‘We’ll start with “Silent Night”,’ Margaret tells the women of the choir.
The first notes spring forth as she slowly lowers her raised arm. One by one, the audience join the choir in a sweet rendition of the most beloved carol. The voices of the beaten, half-starved, sick and exhausted ring out through the camp: they are not yet broken.
As they move onto ‘Oh Come, All Ye Faithful’, patients from the hospital stagger towards them, supported by Nesta and her nurses. They add their weak and croaky voices to the music.
They sing a rousing chorus of ‘Land of Hope and Glory’ one more time as the food is finally served.
As they begin to sing, Captain Seki appears and stands just outside the gathering, a small gesture of respect for the song Captain Miachi had once requested as an encore.
Eating their Christmas dinner, Audrey watches Ena placing morsels of her food onto June’s plate. Using wisdom and ingenuity beyond her years, June distracts Ena by pointing something or someone out, and sneaks the food back onto Ena’s plate.

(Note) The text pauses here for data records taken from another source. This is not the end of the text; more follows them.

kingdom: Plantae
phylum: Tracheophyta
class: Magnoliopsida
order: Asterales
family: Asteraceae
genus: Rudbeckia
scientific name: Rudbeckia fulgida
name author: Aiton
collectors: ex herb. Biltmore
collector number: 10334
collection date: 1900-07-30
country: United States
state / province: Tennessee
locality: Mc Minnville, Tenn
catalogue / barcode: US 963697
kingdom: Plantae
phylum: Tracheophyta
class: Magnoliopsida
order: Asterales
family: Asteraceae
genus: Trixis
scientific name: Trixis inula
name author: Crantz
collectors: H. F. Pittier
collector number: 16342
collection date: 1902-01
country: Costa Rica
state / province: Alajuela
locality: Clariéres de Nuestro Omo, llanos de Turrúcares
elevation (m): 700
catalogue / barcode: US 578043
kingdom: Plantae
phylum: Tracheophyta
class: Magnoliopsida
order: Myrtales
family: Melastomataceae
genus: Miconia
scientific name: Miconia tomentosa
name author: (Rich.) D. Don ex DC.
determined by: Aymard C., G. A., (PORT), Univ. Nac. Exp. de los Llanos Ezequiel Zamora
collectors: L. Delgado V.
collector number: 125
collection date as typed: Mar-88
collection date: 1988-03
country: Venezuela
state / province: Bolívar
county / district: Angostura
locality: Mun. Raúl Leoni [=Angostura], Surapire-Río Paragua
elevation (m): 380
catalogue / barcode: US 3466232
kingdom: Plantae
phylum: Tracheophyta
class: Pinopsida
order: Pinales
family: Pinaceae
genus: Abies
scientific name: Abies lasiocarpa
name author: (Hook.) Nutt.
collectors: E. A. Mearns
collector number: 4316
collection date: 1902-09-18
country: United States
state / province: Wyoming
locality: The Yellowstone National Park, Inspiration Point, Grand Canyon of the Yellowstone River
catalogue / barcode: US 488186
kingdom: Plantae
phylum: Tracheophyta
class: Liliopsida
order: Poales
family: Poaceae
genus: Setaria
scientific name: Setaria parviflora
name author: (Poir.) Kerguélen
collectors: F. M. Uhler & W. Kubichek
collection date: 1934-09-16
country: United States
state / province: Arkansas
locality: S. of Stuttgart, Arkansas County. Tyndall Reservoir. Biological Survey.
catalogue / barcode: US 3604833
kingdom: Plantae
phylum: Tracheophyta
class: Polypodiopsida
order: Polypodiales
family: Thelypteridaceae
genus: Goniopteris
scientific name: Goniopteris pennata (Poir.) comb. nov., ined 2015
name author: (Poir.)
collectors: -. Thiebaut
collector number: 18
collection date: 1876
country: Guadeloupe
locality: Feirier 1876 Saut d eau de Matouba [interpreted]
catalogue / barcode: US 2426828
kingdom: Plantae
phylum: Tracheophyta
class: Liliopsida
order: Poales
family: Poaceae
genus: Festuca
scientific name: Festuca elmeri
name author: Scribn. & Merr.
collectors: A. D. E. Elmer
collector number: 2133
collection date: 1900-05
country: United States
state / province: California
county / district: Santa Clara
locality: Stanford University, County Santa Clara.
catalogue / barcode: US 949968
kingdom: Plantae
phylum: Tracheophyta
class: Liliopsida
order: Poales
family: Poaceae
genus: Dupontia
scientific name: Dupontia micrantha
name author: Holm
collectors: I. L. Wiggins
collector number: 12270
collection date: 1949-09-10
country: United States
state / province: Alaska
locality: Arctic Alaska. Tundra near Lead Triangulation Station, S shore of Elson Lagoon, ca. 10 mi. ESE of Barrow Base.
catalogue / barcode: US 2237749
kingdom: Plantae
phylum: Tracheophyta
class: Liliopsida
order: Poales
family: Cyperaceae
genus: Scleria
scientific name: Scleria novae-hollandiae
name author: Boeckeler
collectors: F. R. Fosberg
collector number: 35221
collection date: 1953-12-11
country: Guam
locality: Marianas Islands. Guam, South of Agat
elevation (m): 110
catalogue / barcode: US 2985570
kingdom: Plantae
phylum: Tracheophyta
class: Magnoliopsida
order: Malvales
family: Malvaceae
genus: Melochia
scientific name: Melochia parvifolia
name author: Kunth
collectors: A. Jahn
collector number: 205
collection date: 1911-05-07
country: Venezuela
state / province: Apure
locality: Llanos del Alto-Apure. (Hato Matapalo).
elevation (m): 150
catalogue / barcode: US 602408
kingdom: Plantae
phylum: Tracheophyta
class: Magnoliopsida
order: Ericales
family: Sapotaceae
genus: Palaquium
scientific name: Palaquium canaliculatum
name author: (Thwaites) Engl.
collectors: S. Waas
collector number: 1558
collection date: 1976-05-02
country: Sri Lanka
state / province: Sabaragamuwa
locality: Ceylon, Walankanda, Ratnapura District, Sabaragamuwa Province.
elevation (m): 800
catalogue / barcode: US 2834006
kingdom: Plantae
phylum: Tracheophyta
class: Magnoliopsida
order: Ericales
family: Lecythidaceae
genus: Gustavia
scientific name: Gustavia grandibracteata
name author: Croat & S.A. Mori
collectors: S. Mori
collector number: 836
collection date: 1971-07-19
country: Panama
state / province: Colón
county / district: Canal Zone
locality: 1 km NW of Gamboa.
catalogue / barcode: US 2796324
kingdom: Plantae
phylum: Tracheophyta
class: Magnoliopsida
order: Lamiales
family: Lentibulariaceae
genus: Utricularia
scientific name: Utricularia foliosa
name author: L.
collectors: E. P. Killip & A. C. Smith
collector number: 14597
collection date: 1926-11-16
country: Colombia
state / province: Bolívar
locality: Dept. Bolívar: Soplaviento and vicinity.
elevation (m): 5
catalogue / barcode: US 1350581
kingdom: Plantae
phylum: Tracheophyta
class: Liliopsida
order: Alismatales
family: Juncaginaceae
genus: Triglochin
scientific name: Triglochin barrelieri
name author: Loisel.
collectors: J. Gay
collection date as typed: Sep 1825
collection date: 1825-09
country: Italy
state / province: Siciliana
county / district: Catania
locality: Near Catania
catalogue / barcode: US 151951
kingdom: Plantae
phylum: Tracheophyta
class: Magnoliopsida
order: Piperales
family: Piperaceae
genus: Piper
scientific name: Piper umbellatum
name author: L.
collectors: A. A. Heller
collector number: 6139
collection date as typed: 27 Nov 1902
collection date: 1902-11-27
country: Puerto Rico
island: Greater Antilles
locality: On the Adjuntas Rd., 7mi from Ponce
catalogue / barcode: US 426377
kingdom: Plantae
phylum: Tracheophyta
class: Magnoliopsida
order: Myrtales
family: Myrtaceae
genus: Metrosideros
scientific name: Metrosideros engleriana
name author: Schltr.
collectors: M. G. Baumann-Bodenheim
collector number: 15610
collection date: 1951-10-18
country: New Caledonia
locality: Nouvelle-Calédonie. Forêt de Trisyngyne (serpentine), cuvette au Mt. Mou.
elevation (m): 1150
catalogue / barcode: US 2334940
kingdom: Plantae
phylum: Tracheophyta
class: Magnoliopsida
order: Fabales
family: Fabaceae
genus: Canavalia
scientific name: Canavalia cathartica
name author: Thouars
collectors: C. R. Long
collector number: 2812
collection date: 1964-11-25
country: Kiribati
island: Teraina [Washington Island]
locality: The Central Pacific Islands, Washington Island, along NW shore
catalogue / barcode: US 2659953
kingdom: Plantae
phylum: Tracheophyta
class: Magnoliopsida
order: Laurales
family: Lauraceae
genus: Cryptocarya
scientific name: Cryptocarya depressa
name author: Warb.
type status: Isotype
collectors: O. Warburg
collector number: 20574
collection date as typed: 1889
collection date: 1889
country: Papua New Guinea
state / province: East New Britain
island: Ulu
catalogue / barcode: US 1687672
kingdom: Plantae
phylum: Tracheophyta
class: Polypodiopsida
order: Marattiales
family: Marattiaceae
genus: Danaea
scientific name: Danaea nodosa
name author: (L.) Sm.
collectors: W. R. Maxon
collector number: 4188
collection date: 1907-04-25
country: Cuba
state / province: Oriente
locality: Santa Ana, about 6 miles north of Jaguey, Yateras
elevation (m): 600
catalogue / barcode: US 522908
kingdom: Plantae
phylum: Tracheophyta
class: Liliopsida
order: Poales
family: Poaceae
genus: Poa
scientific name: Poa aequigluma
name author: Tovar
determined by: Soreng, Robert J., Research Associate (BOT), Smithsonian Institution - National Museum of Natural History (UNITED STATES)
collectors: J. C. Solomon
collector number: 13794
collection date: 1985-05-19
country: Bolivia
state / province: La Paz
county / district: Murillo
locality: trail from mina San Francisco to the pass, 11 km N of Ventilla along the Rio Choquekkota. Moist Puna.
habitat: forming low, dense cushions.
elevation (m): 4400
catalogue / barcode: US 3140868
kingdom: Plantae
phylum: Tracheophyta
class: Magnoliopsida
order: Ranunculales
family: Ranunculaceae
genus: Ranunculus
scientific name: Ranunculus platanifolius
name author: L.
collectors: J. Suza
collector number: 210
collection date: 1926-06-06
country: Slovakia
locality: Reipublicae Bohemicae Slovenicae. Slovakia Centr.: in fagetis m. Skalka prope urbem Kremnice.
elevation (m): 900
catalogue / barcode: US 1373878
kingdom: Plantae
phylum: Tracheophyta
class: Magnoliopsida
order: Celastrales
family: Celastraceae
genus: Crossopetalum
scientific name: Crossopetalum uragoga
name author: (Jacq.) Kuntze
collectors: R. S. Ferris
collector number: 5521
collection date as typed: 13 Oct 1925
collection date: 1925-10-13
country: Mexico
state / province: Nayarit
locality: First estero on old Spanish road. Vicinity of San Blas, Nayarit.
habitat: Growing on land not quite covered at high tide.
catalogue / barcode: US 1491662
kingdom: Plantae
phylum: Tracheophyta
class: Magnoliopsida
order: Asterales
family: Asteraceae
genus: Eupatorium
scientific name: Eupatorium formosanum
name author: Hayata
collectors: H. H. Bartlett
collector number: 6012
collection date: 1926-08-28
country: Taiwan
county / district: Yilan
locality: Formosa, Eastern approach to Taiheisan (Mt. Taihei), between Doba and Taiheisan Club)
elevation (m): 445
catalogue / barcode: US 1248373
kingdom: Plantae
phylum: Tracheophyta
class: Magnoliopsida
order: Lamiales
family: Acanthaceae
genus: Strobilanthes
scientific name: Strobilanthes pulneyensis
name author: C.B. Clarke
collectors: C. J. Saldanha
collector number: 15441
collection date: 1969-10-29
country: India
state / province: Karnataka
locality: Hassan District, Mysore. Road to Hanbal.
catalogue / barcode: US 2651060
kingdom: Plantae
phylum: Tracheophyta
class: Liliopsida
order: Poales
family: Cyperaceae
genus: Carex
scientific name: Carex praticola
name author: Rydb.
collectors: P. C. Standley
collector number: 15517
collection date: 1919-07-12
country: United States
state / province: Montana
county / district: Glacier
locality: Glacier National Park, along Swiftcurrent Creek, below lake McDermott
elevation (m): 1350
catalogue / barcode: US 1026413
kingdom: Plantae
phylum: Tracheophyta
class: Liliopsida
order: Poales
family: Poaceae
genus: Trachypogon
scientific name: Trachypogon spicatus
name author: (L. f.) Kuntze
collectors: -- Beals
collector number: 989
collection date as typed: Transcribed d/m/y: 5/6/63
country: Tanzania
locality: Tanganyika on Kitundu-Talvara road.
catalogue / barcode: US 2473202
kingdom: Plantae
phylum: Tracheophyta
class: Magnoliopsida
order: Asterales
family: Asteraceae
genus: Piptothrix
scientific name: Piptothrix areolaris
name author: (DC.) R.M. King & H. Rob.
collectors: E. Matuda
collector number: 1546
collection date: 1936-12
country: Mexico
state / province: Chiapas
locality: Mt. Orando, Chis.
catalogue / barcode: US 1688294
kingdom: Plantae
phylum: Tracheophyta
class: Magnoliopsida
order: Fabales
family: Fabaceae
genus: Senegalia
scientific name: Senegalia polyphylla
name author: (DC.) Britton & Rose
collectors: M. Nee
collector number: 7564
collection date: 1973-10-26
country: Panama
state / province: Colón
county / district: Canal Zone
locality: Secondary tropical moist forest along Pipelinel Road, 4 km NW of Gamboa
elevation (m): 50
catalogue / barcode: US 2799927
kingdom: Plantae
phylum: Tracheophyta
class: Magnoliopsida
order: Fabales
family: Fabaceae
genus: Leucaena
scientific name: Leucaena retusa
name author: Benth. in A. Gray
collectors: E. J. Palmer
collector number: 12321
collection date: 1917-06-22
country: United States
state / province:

‘What did you think of Seki turning up tonight?’ Audrey asks Ena and Norah.
‘I wasn’t surprised,’ Norah says. ‘Just like Miachi, he seems to love that song, which is strange, to say the least.’
‘I was talking to Mother Laurentia, and she asked me if the voice orchestra was ever going to perform again,’ Ena replies.
‘What did you say?’ Norah asks.
‘I didn’t know what to say. I mumbled about how difficult it was to rehearse, how no one has the energy. I hope we can, but realistically I don’t think so.’
‘I would love us to re-form, but I think that time has come and gone. Still, let’s not let that thought spoil tonight and how special this day has been,’ Norah tells them both.
‘I think we’ll sing again one day; I have to believe we haven’t heard the last of Ravel,’ Audrey says, smiling at her two best friends.
The start of 1945 arrives without being marked, the women now burying many of their friends every day. Almost all of the nurses have malaria, now relying on the others to nurse them. Ena is stricken with Banka fever; Norah and Audrey carry her to the hospital, June hanging on tightly to her favourite aunt’s hand.
‘We’ll look after her,’ Nesta, thankfully free of malaria, assures them.
‘What can we do?’ Norah pleads. ‘I’ll do anything.’
‘If you can bring us cool water from the stream, that will help lower her fever, and, of course, a three-course meal would go a long way to speeding up her recovery,’ Nesta says, trying for a moment of humour.
‘She can have my ration,’ Audrey says.
‘Mine too,’ June pipes up.
‘I know you want to give her your food, little one. But you’re a growing girl and you need all the food we can get for you,’ Norah says.
‘I’m a big girl now, I’m eight.’
Norah looks away suddenly, choking back a sob.
‘Yes, my darling girl, you are big now, but big girls also need to eat. OK?’
‘June, what good will you be to Aunty Ena if she has to look after you when she’s all better?’ Nesta asks her. ‘We’ll get as much food into her as we can. You can stay and change her wet towels, that will be a great help.’
‘I have somewhere to go, can you two look after her?’ Norah asks Audrey and June.
‘Where do you have to be that’s more important than being here?’ Audrey asks.
But Norah has already left, the door to the hospital swinging shut behind her.
Hurrying to the barbed-wire fence, she takes a quick look around and, seeing no soldiers nearby, she slips under the wire and runs in crouch towards the huts on the hill. Towards the homes of the women here to entertain the Japanese officers.
She knocks on the door of the first hut she comes to. When there is no answer, she nudges the door open.
‘Hello, is there anybody here?’ Norah calls.